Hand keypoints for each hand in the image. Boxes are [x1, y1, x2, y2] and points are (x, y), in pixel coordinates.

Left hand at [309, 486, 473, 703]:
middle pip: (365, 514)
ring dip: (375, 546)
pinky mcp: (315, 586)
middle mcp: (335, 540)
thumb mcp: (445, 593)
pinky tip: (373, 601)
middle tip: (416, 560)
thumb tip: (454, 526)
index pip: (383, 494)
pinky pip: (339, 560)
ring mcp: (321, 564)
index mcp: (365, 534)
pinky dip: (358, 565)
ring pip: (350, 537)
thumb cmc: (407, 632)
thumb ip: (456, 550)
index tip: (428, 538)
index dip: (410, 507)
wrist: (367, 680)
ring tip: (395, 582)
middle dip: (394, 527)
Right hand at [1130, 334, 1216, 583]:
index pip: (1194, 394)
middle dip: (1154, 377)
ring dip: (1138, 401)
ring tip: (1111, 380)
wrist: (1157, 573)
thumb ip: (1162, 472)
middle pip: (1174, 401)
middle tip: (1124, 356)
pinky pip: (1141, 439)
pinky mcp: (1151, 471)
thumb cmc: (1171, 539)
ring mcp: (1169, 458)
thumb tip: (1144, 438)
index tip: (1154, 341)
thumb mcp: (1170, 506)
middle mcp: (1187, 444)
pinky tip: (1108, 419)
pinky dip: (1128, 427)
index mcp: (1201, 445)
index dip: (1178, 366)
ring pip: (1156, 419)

##########

__EXERCISE PROMPT__
Return all the data above once more, precisely as given.

__OUTPUT FOR THIS TASK__
Hand keypoints for each hand in the image. Boxes are [x1, y1, x2, y2] and points are (x, y), in pixel coordinates.

Left hand at [309, 486, 473, 703]:
middle pip: (365, 514)
ring dip: (375, 546)
pinky mcp: (315, 586)
middle mcp: (335, 540)
thumb mcp: (445, 593)
pinky tip: (373, 601)
middle tip: (416, 560)
thumb tip: (454, 526)
index pip: (383, 494)
pinky pip: (339, 560)
ring mcp: (321, 564)
index mcp: (365, 534)
pinky dip: (358, 565)
ring pip: (350, 537)
thumb cmc: (407, 632)
thumb ip: (456, 550)
index tip: (428, 538)
index dip: (410, 507)
wrist: (367, 680)
ring tip: (395, 582)
middle dip: (394, 527)
Right hand at [1130, 334, 1216, 583]:
index pip: (1194, 394)
middle dip: (1154, 377)
ring dip: (1138, 401)
ring tip: (1111, 380)
wrist: (1157, 573)
thumb ip: (1162, 472)
middle pip: (1174, 401)
middle tip: (1124, 356)
pinky pip: (1141, 439)
pinky mcp: (1151, 471)
thumb cmc: (1171, 539)
ring mcp: (1169, 458)
thumb tip: (1144, 438)
index tip: (1154, 341)
thumb mcp: (1170, 506)
middle mcp: (1187, 444)
pinky tip: (1108, 419)
pinky dip: (1128, 427)
index mcp: (1201, 445)
index dip: (1178, 366)
ring pip: (1156, 419)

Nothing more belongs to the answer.